--- Start Extracted material ---

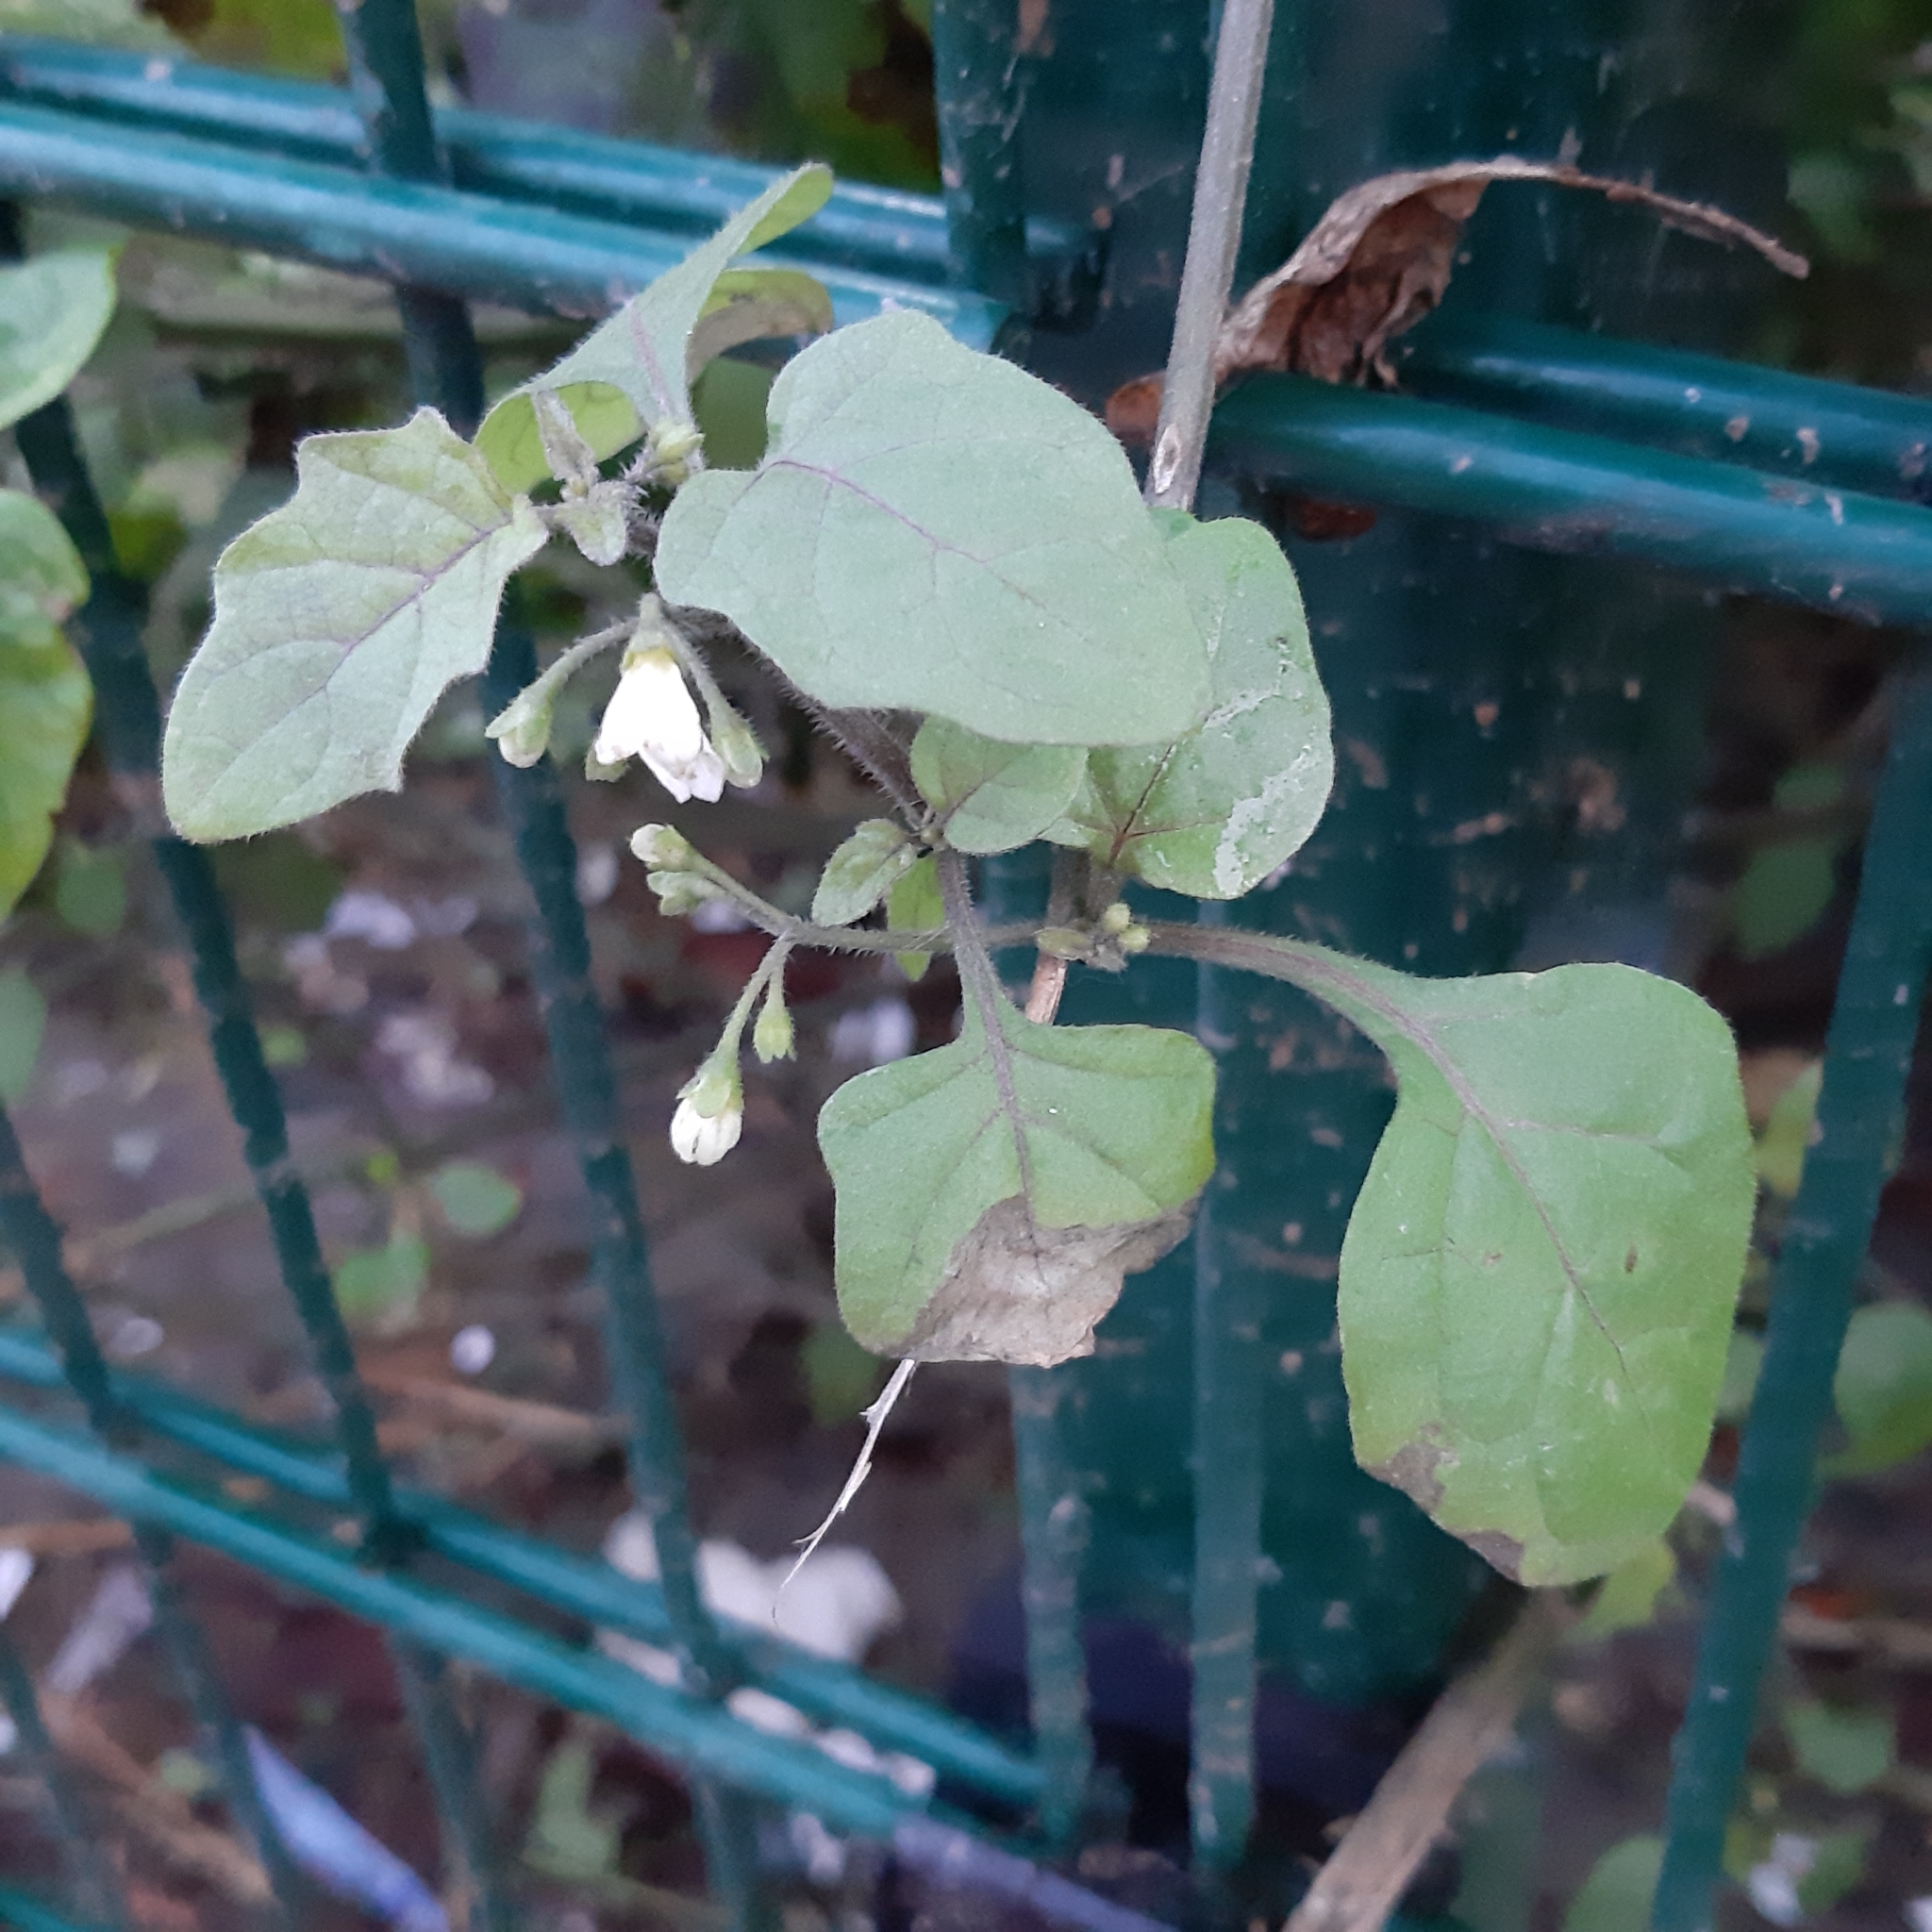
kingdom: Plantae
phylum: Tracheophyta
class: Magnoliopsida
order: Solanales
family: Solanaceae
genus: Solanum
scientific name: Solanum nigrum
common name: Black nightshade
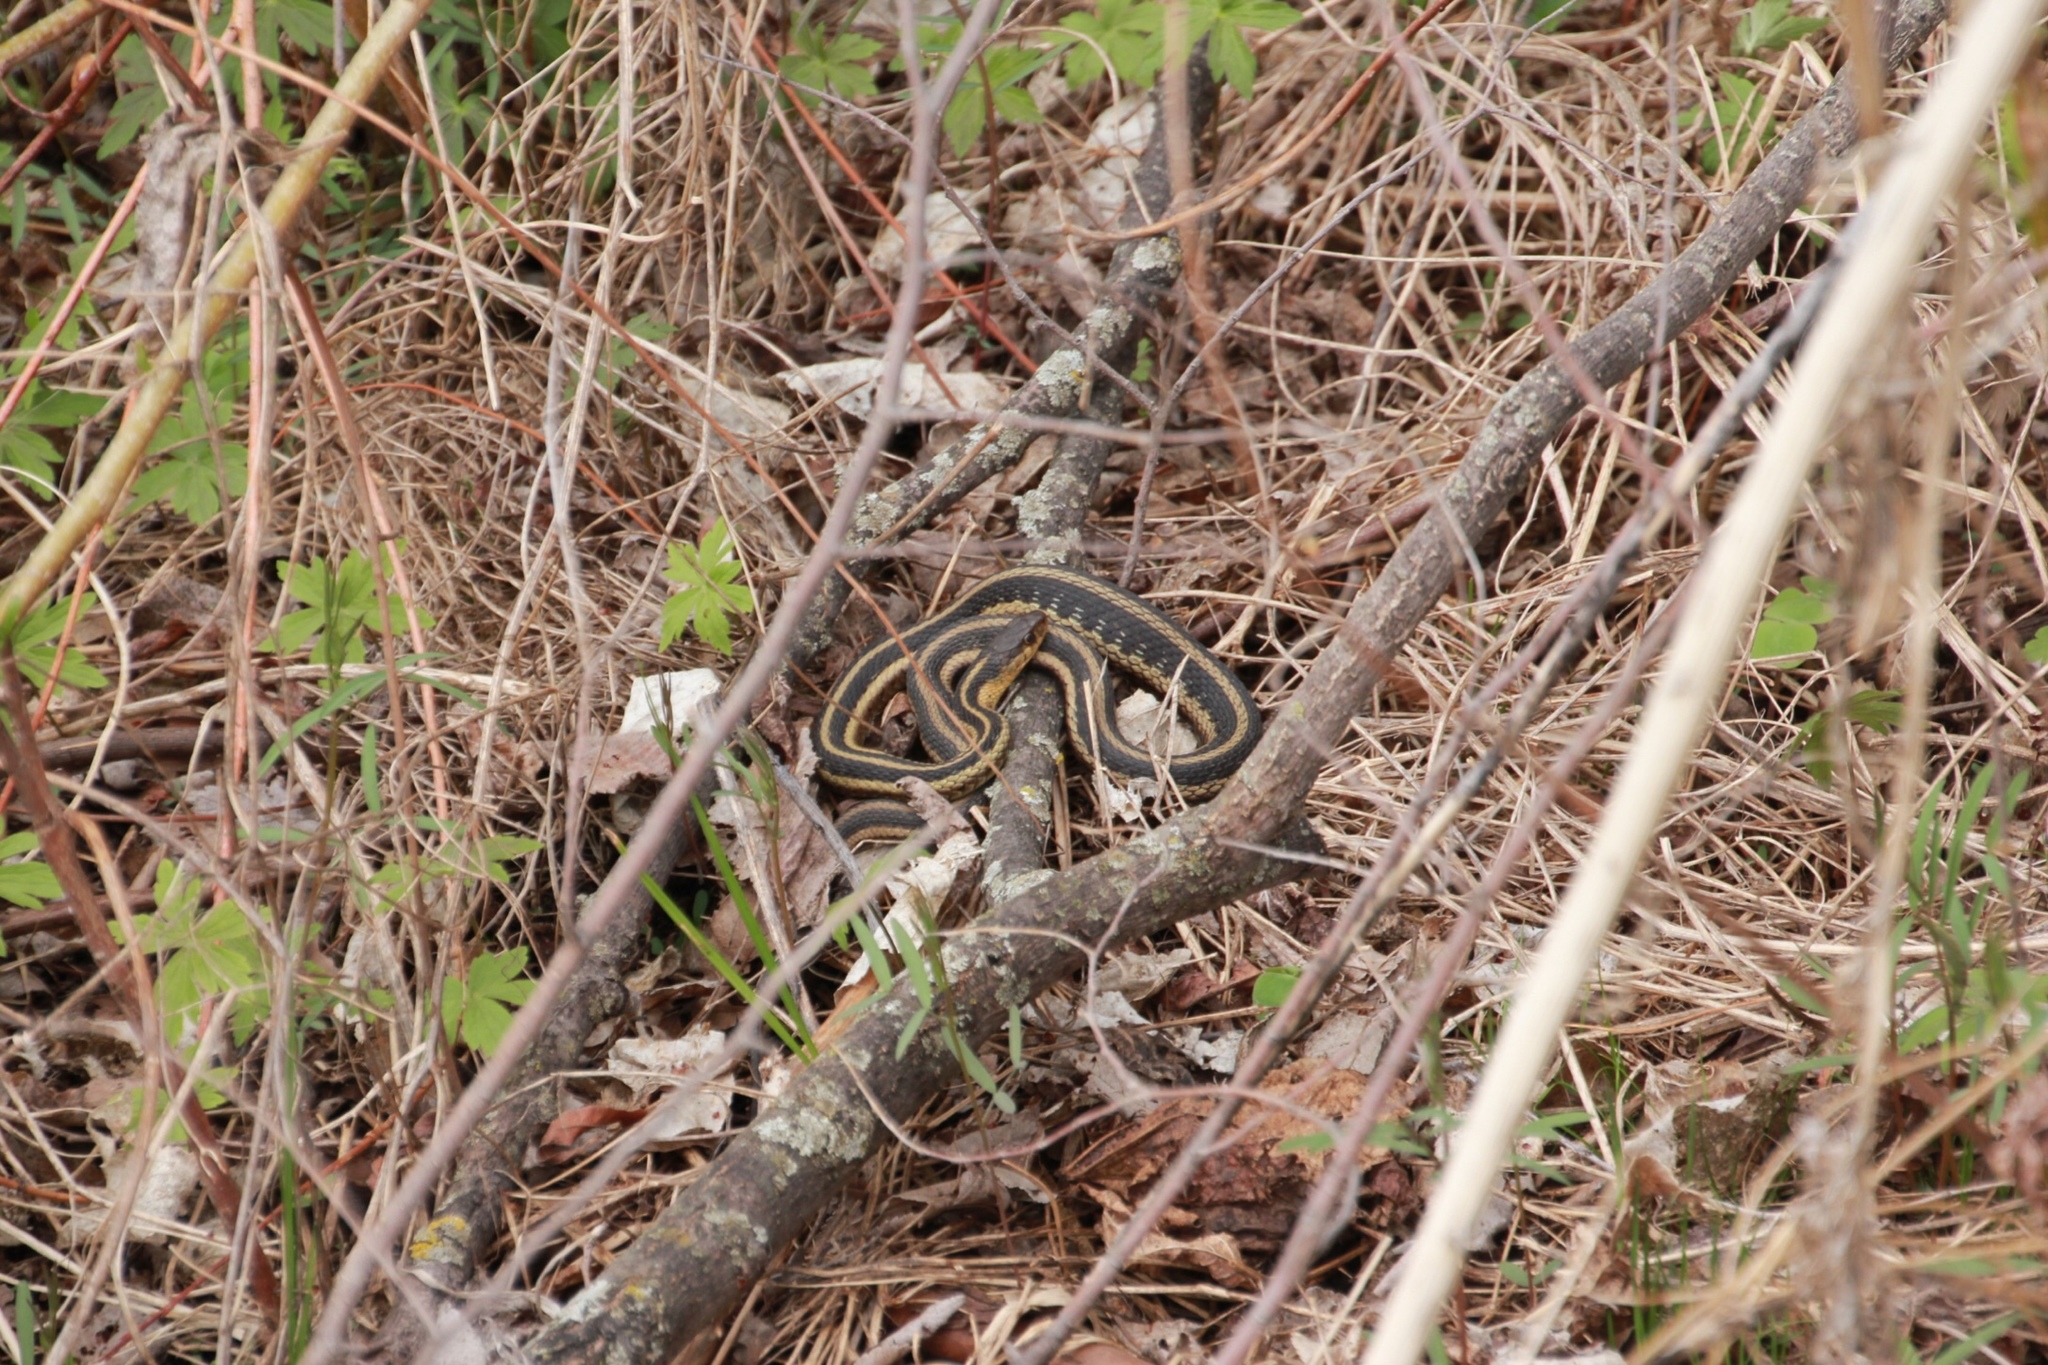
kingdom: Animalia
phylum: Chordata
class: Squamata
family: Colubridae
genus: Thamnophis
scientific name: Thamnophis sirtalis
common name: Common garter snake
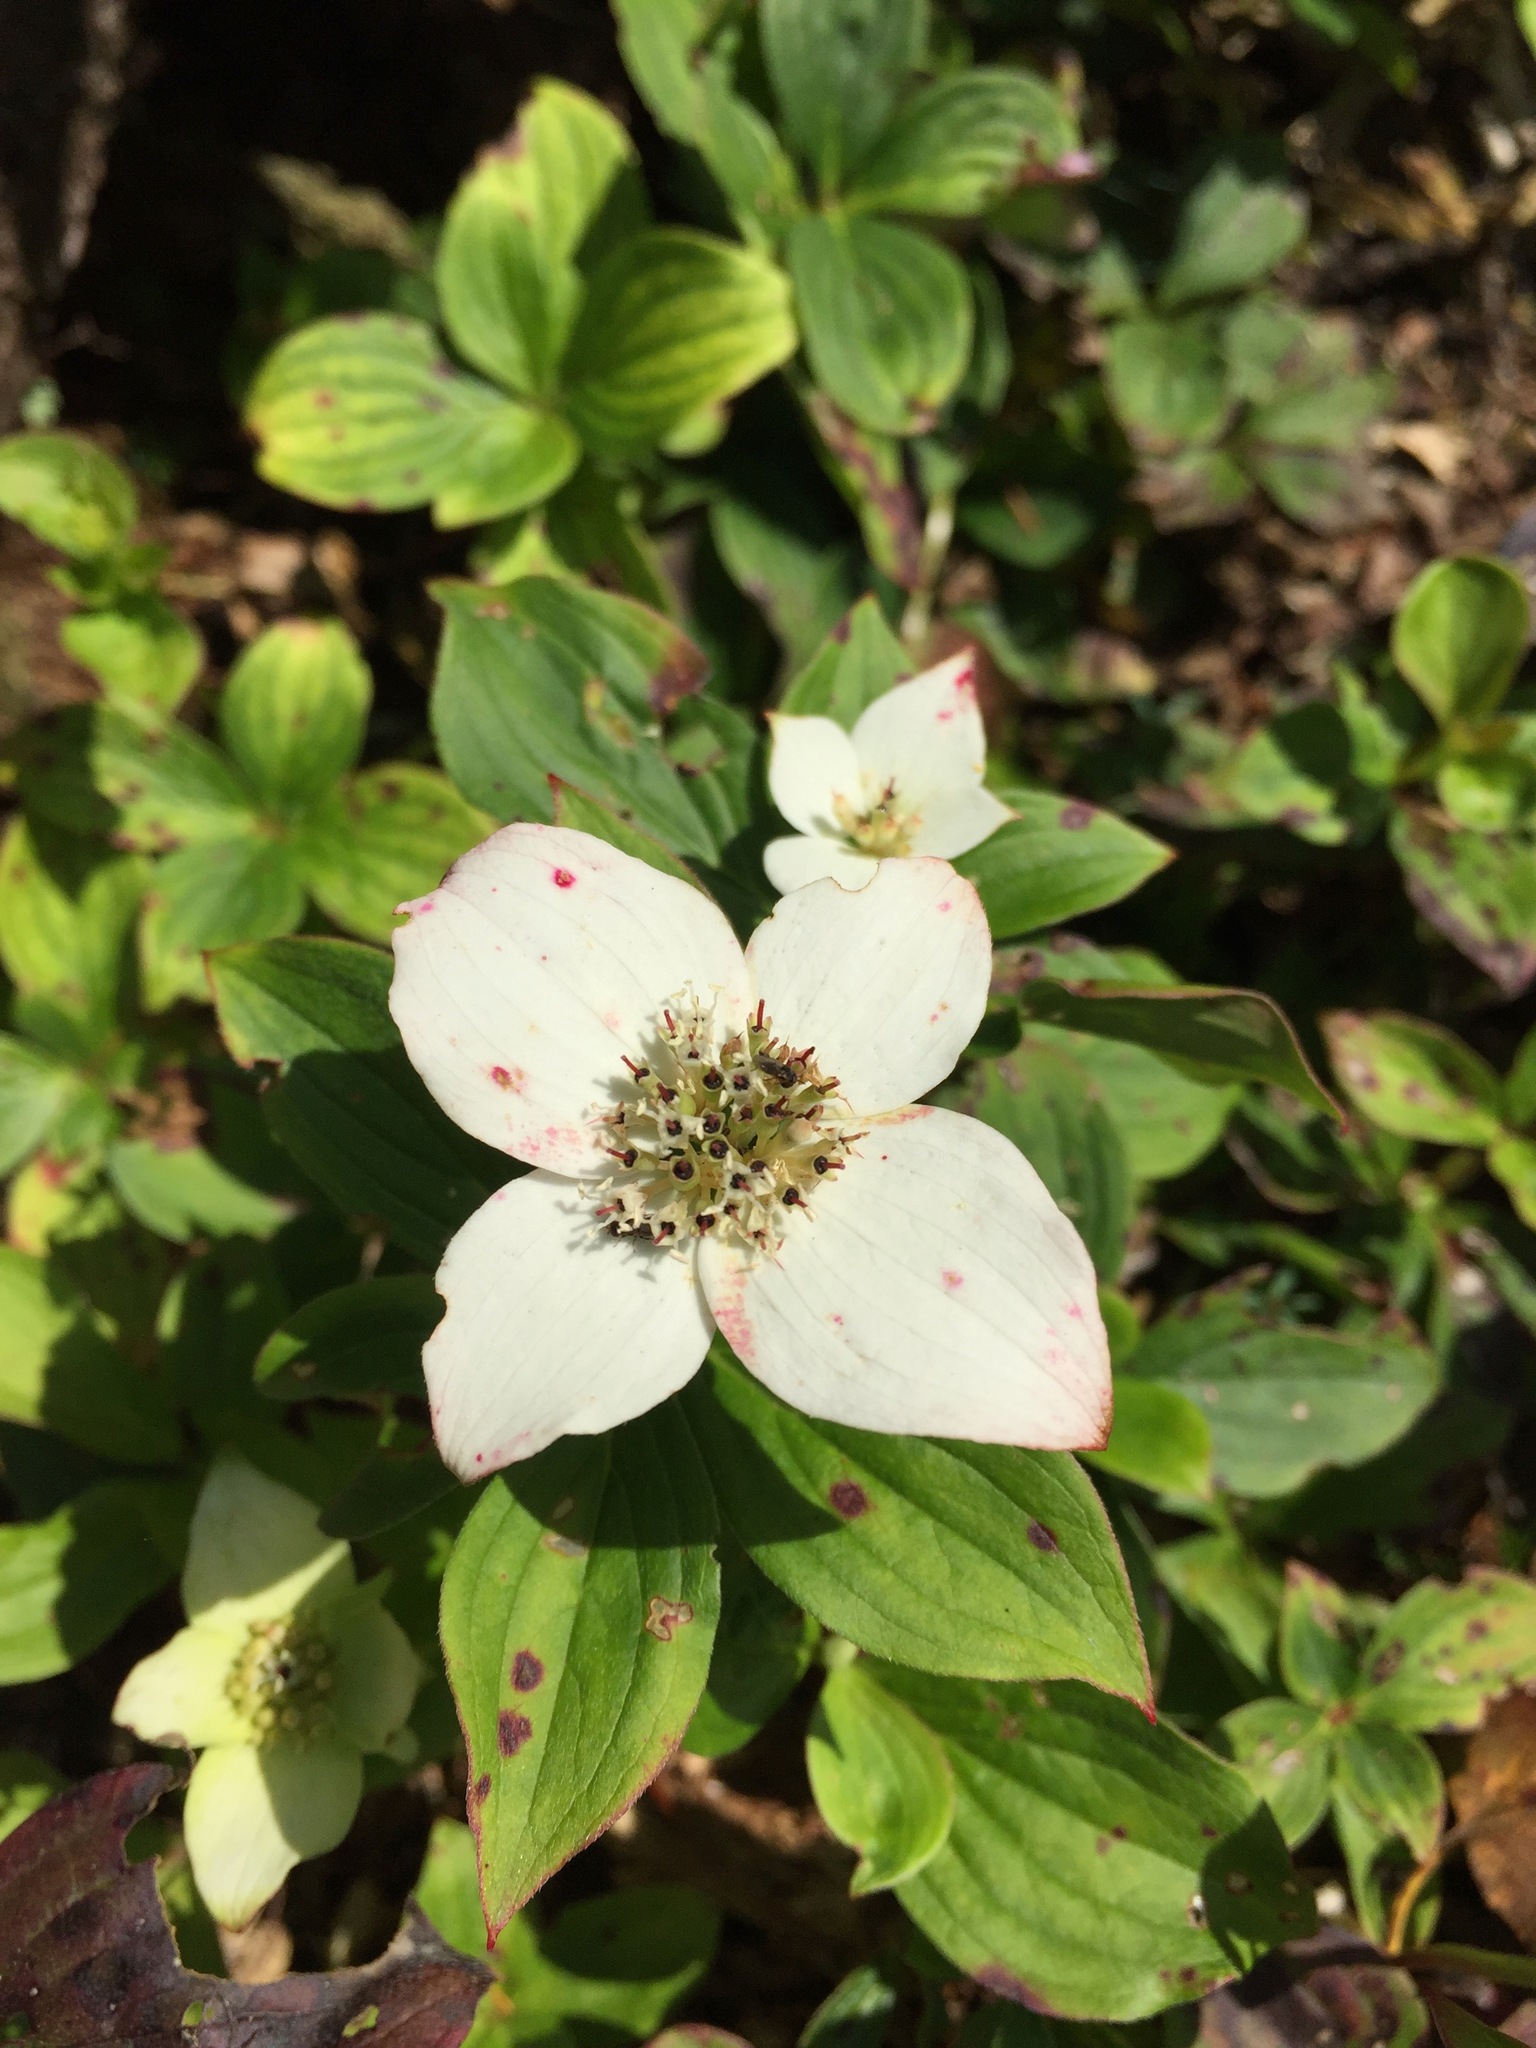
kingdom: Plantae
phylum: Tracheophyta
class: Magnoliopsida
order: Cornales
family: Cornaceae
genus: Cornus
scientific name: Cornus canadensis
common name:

--- End Extracted material ---

→ **Exercise objective**:
Write out all of the lines above word for word, without the pictures.

→ **Output**:
kingdom: Plantae
phylum: Tracheophyta
class: Magnoliopsida
order: Solanales
family: Solanaceae
genus: Solanum
scientific name: Solanum nigrum
common name: Black nightshade
kingdom: Animalia
phylum: Chordata
class: Squamata
family: Colubridae
genus: Thamnophis
scientific name: Thamnophis sirtalis
common name: Common garter snake
kingdom: Plantae
phylum: Tracheophyta
class: Magnoliopsida
order: Cornales
family: Cornaceae
genus: Cornus
scientific name: Cornus canadensis
common name:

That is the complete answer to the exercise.